(Bereitgestellter Text):
-=-=-
Wie kam Bill Ramsey vom Schlager zum Jazz? Wer sich diese Frage stellt, folgt einem völlig falschen Ansatz. Denn der junge Bill wuchs mit Blues, Boogie Woogie und Jazz auf, spielte diese Musik in seinem Geburtsort Cincinnati im US-Bundesstaat Ohio selbst als Amateur auf dem Klavier und sang dazu. Jazzmusiker wie Hazel Scott oder Louis Jordan zählten zu seinen Vorbildern.
Der Koreakrieg brachte den jungen Bill Ramsey nach Deutschland
Während seines Studiums der Soziologie und der Volkswirtschaft an der Yale University unterhielt er eine eigene kleine Band und arbeitete dazu als Regie-Assistent beim NBC-Fernsehen. Dann kam der Koreakrieg und Bill Ramsey wurde zur US-Airforce eingezogen. Statt in Asien landete er 1952 in Frankfurt am Main. Beim amerikanischen Soldatensender AFN arbeitete er als Produzent von Jazz-Sendungen. Am Wochenende trat er oft als Entertainer auf. Hierbei knüpfte er Kontakte zu der deutschen Jazz-Szene und lernte Kurt Edelhagen, James Last, Paul Kuhn sowie seinen späteren Produzenten und Komponisten Heinz Gietz kennen.
Erster Hit: Marsmensch "Wumba-Tumba" verkauft Eis auf der Erde
Nach der Entlassung aus der US-Armee ging Bill Ramsey wieder nach Amerika, kehrte zwei Jahre später aber nach Deutschland zurück, um in Frankfurt zu studieren. Er meldete sich bei Heinz Gietz, der ihm anbot, eine Platte aufzunehmen: "Rock'n'Roll oder etwas Lustiges?" Die Entscheidung ist bekannt und er startete seine Karriere als komödiantischer Schlagersänger. Kurt Feltz kam zum Team dazu, er hatte als Texter und Produzent ein Gespür dafür, was beim Publikum ankam. Die Raumfahrt war 1958 das bestimmende Thema. So entstand die Geschichte vom Außerirdischen "Wumba-Tumba", der vom Mars auf die Erde kommt, um hier Eis zu verkaufen - Bill Ramsey's erster Hit.
-=-=-
(Material erkunden):
A – Übersetzen Sie den Satz „Statt in Asien landete er 1952 in Frankfurt am Main.“ aus dem Text über Bill Ramsey ins Englische.
B – Beantworten Sie anhand des Textes über Bill Ramsey die folgenden Fragen.
(i) In welcher Stadt wurde Bill Ramsey geboren?
(ii) Bei welchem Sender arbeitete er als Produzent von Jazz-Sendungen?
(iii) Welches Thema war 1958 bestimmend?
C – Nennen Sie alle Personen, die Bill Ramsey laut dem Text über ihn bei seinen Auftritten als Entertainer kennenlernte.
Die Daten stammen aus einer anderen Quelle.

(Transkribierter Seiteninhalt)
-=-=-
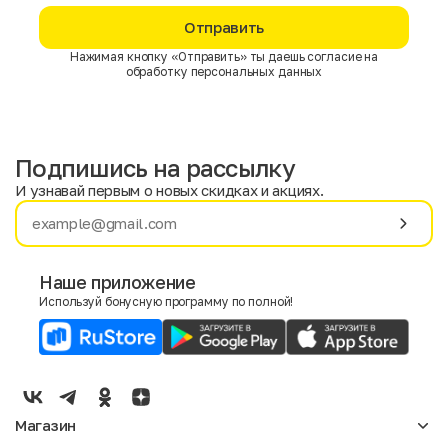
Отправить
Нажимая кнопку «Отправить» ты даешь согласие на
обработку персональных данных
Подпишись на рассылку
И узнавай первым о новых скидках и акциях.
Имя
Фамилия
Наше приложение
Используй бонусную программу по полной!
E-mail
Пол
Мужской
Женский
Магазин
Согласие на получение чеков по электронной почте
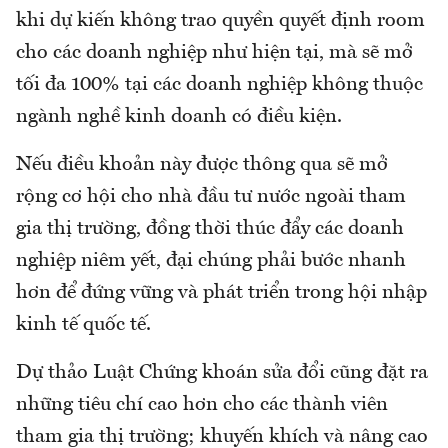
khi dự kiến không trao quyền quyết định room
cho các doanh nghiệp như hiện tại, mà sẽ mở
tối đa 100% tại các doanh nghiệp không thuộc
ngành nghề kinh doanh có điều kiện.
Nếu điều khoản này được thông qua sẽ mở
rộng cơ hội cho nhà đầu tư nước ngoài tham
gia thị trường, đồng thời thúc đẩy các doanh
nghiệp niêm yết, đại chúng phải bước nhanh
hơn để đứng vững và phát triển trong hội nhập
kinh tế quốc tế.
Dự thảo Luật Chứng khoán sửa đổi cũng đặt ra
những tiêu chí cao hơn cho các thành viên
tham gia thị trường; khuyến khích và nâng cao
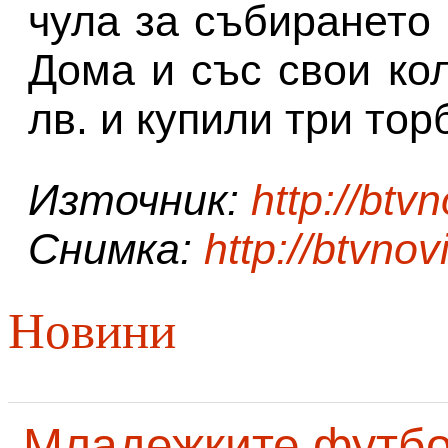
чула за събирането
Дома и със свои ко
лв. и купили три тор
Източник:
http://btvn
Снимка:
http://btvnov
Новини
Младежките футб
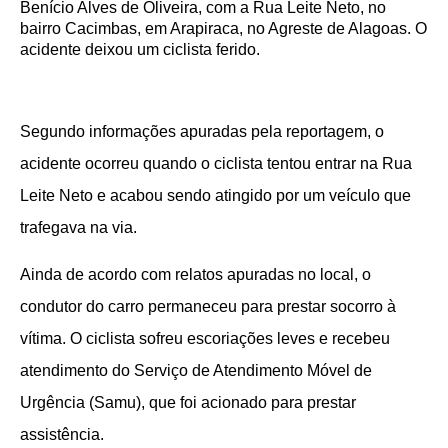
Benício Alves de Oliveira, com a Rua Leite Neto, no
bairro Cacimbas, em Arapiraca, no Agreste de Alagoas. O
acidente deixou um ciclista ferido.
Segundo informações apuradas pela reportagem, o
acidente ocorreu quando o ciclista tentou entrar na Rua
Leite Neto e acabou sendo atingido por um veículo que
trafegava na via.
Ainda de acordo com relatos apuradas no local, o
condutor do carro permaneceu para prestar socorro à
vítima. O ciclista sofreu escoriações leves e recebeu
atendimento do Serviço de Atendimento Móvel de
Urgência (Samu), que foi acionado para prestar
assistência.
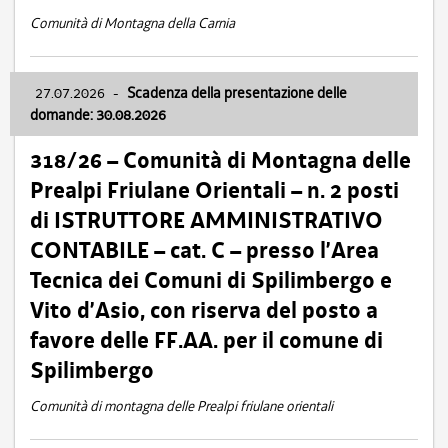
Comunità di Montagna della Carnia
27.07.2026
-
Scadenza della presentazione delle
domande: 30.08.2026
318/26 – Comunità di Montagna delle
Prealpi Friulane Orientali – n. 2 posti
di ISTRUTTORE AMMINISTRATIVO
CONTABILE – cat. C – presso l’Area
Tecnica dei Comuni di Spilimbergo e
Vito d’Asio, con riserva del posto a
favore delle FF.AA. per il comune di
Spilimbergo
Comunità di montagna delle Prealpi friulane orientali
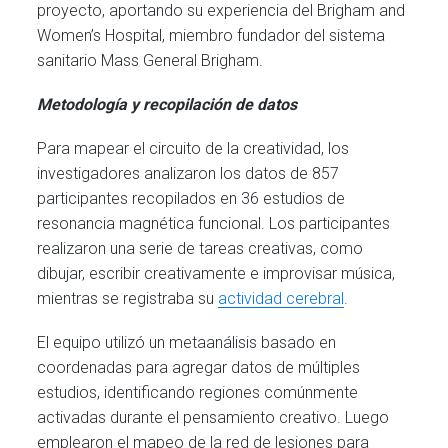
proyecto, aportando su experiencia del Brigham and
Women’s Hospital, miembro fundador del sistema
sanitario Mass General Brigham.
Metodología y recopilación de datos
Para mapear el circuito de la creatividad, los
investigadores analizaron los datos de 857
participantes recopilados en 36 estudios de
resonancia magnética funcional. Los participantes
realizaron una serie de tareas creativas, como
dibujar, escribir creativamente e improvisar música,
mientras se registraba su
actividad cerebral
.
El equipo utilizó un metaanálisis basado en
coordenadas para agregar datos de múltiples
estudios, identificando regiones comúnmente
activadas durante el pensamiento creativo. Luego
emplearon el mapeo de la red de lesiones para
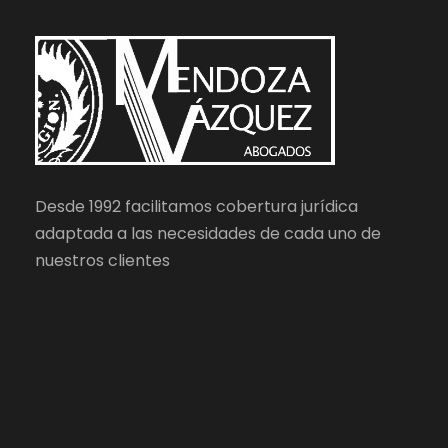
Desde 1992 facilitamos cobertura jurídica
adaptada a las necesidades de cada uno de
nuestros clientes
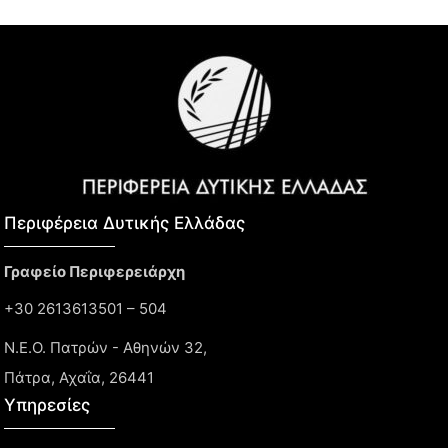
Περιφέρεια Δυτικής Ελλάδας​
Γραφείο Περιφερειάρχη
+30 2613613501 – 504
Ν.Ε.Ο. Πατρών - Αθηνών 32,
Πάτρα, Αχαΐα, 26441
Υπηρεσίες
-=-=-
(Erwartete Ergebnisse):
A – Instead of Asia, he ended up in Frankfurt am Main in 1952.

B –
(i) In Cincinnati im US-Bundesstaat Ohio.
(ii) Beim amerikanischen Soldatensender AFN.
(iii) Die Raumfahrt.

C – Kurt Edelhagen, James Last, Paul Kuhn, Heinz Gietz